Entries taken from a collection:

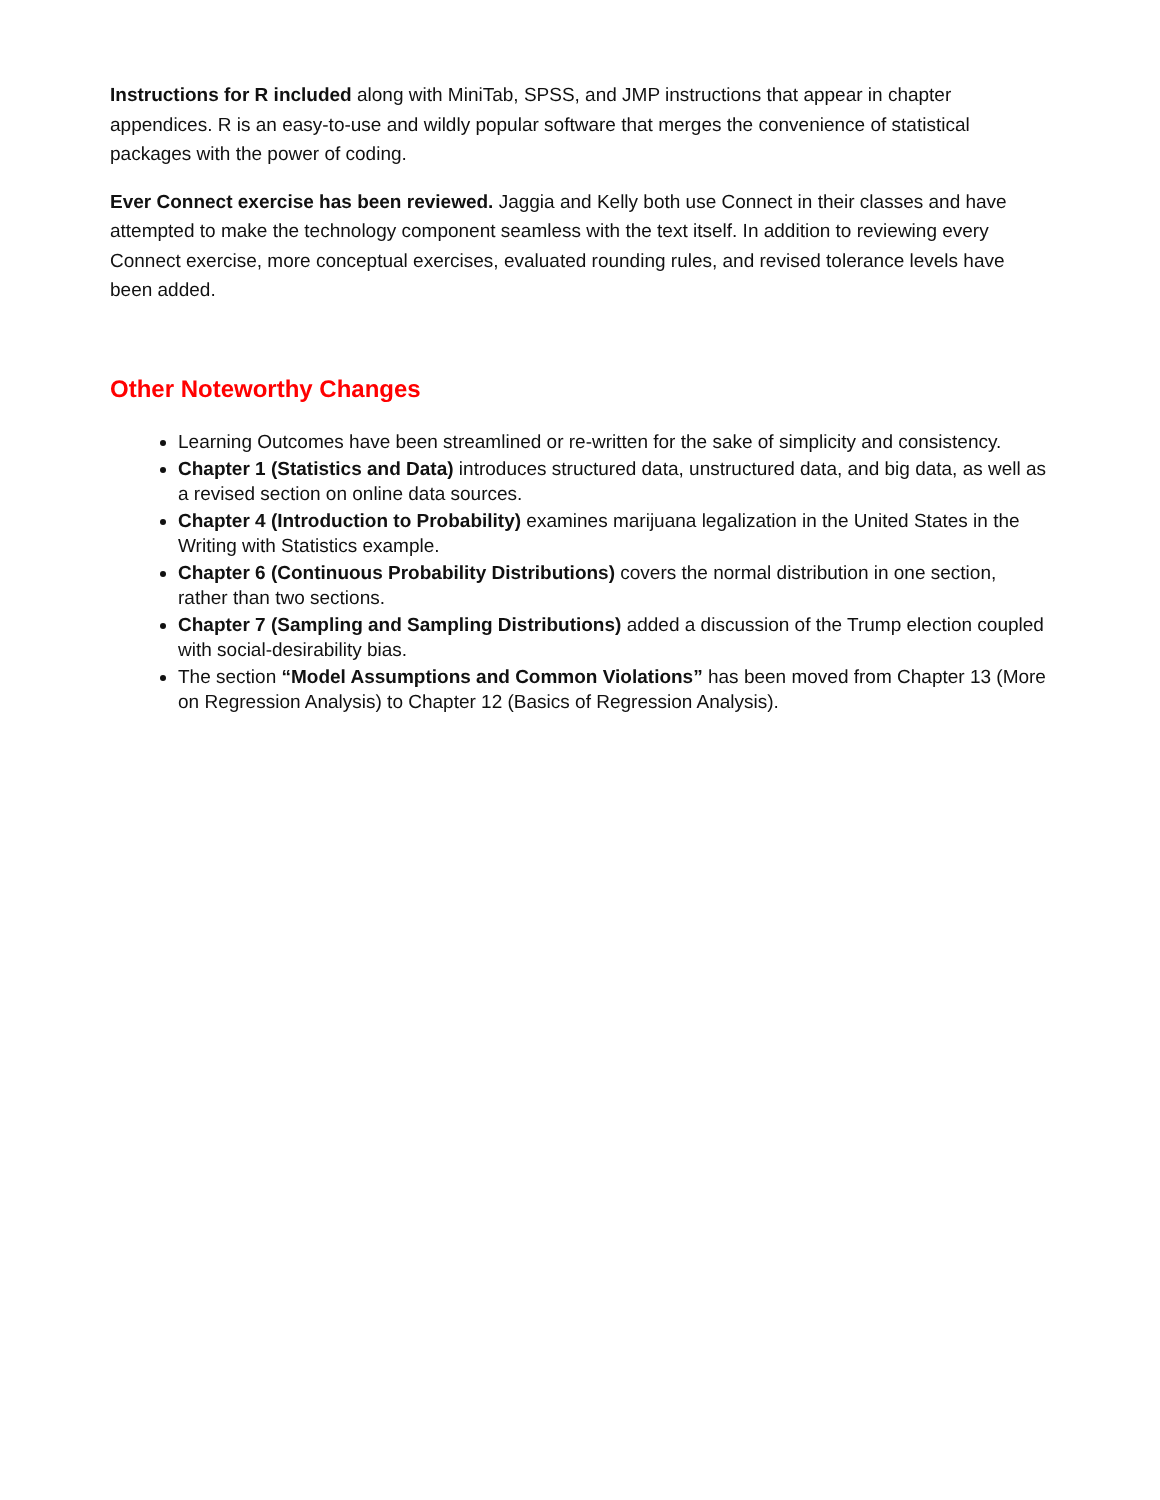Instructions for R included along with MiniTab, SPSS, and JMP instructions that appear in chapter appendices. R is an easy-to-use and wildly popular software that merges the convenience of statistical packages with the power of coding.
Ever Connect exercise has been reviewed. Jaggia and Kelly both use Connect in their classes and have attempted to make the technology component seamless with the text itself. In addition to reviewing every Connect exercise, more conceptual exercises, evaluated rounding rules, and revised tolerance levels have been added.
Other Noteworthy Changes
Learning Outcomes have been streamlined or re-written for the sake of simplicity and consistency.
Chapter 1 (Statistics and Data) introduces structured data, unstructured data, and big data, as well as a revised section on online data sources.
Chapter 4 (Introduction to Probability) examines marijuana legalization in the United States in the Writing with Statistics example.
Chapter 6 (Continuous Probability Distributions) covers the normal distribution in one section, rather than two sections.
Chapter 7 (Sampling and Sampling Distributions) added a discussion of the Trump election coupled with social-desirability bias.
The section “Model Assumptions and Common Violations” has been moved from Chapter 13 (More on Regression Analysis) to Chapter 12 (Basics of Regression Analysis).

...

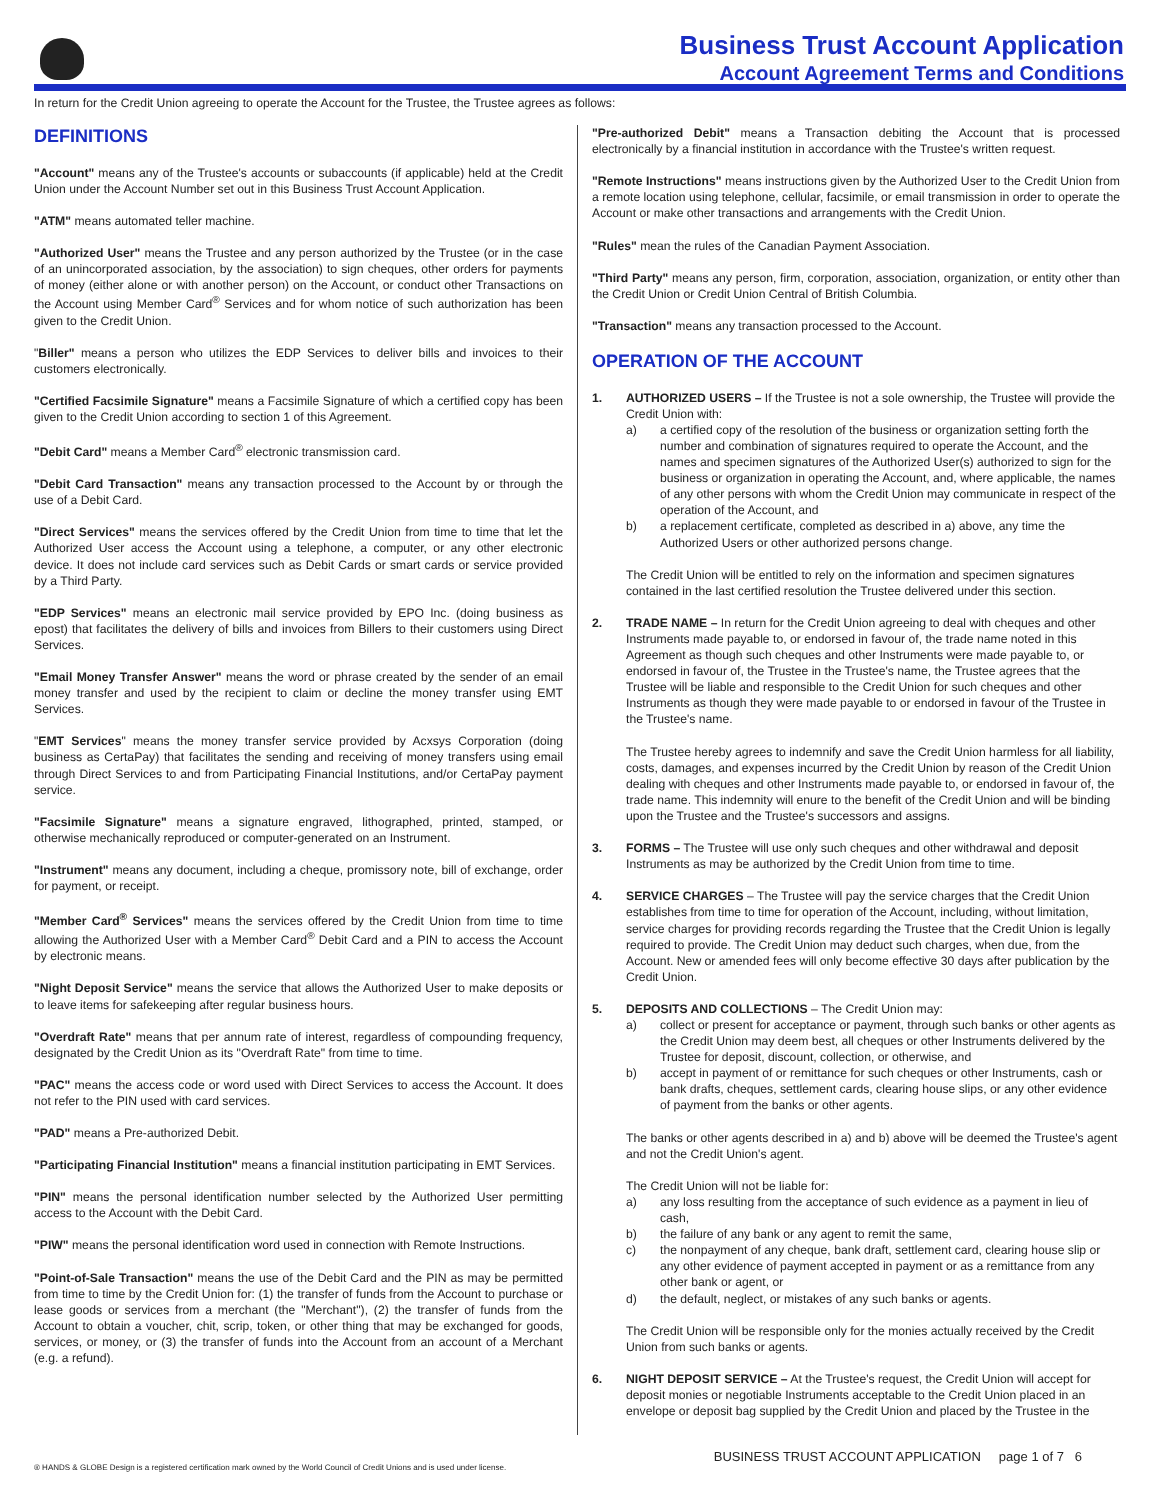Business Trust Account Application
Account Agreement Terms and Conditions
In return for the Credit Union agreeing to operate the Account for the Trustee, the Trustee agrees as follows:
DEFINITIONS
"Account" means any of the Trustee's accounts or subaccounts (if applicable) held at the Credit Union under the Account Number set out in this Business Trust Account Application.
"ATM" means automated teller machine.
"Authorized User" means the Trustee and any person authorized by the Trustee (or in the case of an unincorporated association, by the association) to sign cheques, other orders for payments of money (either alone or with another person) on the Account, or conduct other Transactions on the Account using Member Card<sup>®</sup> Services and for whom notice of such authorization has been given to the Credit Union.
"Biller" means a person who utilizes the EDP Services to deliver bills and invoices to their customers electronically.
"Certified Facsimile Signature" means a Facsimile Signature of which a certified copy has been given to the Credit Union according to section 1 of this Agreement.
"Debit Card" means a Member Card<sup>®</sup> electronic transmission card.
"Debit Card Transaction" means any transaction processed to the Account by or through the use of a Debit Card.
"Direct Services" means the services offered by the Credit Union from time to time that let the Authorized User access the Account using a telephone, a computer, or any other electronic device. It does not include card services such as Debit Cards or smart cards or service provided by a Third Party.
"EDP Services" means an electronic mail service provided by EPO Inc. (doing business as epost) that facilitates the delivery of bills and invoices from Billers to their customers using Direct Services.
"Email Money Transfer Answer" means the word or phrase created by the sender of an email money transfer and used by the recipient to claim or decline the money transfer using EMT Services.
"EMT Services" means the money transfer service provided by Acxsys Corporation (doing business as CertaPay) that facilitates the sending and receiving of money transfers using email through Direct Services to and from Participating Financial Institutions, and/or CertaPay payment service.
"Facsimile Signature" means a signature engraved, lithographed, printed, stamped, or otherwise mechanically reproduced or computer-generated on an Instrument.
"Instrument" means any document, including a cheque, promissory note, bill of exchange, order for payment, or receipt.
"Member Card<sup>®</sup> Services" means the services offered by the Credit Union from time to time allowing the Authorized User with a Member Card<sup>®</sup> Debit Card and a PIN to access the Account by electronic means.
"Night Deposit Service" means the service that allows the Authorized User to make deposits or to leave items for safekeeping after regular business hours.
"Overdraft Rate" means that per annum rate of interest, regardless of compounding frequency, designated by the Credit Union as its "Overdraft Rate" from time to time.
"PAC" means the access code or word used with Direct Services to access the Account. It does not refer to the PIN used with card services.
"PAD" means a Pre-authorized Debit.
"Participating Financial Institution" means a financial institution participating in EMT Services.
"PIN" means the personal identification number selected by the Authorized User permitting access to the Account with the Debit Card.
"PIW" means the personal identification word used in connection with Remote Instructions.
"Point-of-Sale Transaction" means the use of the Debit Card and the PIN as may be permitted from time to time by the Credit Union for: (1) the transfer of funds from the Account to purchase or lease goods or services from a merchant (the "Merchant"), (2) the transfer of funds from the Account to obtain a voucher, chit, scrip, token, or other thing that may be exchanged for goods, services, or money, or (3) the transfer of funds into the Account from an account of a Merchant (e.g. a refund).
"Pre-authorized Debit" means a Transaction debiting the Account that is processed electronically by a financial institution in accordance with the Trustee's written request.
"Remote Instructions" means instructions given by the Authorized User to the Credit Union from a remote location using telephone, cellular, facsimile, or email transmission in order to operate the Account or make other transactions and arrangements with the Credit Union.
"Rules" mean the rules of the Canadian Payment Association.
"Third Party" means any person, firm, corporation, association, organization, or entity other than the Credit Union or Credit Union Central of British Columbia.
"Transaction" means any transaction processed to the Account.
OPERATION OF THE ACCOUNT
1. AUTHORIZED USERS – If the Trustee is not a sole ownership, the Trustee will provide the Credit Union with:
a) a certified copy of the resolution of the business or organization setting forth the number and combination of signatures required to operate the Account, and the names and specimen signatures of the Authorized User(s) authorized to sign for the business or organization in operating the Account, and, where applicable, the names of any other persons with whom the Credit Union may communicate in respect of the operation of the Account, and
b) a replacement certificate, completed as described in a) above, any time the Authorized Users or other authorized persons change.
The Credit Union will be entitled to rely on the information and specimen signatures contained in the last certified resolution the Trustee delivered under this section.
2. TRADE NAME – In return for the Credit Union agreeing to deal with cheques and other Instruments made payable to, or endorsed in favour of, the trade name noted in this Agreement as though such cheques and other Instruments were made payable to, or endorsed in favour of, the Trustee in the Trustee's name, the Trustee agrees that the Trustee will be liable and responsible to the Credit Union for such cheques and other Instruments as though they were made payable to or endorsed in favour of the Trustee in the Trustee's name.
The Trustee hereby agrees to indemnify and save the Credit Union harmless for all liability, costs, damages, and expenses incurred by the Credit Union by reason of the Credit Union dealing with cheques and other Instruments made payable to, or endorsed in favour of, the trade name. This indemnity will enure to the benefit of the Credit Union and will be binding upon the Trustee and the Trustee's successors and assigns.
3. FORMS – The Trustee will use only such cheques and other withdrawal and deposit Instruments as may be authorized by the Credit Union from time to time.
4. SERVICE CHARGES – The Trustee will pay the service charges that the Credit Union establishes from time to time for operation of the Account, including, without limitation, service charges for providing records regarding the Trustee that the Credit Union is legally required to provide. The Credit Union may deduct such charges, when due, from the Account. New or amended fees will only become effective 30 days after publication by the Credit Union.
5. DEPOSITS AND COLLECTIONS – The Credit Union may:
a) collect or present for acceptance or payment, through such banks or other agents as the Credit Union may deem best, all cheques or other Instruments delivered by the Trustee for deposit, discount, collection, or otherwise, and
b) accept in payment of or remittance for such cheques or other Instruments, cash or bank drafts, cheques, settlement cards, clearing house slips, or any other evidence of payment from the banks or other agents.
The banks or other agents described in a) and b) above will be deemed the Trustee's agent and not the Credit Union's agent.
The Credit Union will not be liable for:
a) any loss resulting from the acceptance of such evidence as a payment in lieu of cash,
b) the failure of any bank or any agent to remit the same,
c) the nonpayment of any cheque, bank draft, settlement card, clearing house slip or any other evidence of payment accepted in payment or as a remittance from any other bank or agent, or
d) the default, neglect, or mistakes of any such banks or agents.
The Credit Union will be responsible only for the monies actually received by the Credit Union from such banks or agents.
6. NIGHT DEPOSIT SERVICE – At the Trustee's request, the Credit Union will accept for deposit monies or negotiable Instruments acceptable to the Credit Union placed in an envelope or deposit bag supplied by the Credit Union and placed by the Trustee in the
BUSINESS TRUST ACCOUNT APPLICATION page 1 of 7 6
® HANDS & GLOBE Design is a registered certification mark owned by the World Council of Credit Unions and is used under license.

_Goal of the exercise_: Among the entries above, find the line with "Instructions for R" and repeat exactly from there through the line with "Chapter 6 (Continuous", leaving out the pictures.

_Answer area_:
Instructions for R included along with MiniTab, SPSS, and JMP instructions that appear in chapter appendices. R is an easy-to-use and wildly popular software that merges the convenience of statistical packages with the power of coding.
Ever Connect exercise has been reviewed. Jaggia and Kelly both use Connect in their classes and have attempted to make the technology component seamless with the text itself. In addition to reviewing every Connect exercise, more conceptual exercises, evaluated rounding rules, and revised tolerance levels have been added.
Other Noteworthy Changes
Learning Outcomes have been streamlined or re-written for the sake of simplicity and consistency.
Chapter 1 (Statistics and Data) introduces structured data, unstructured data, and big data, as well as a revised section on online data sources.
Chapter 4 (Introduction to Probability) examines marijuana legalization in the United States in the Writing with Statistics example.
Chapter 6 (Continuous Probability Distributions) covers the normal distribution in one section, rather than two sections.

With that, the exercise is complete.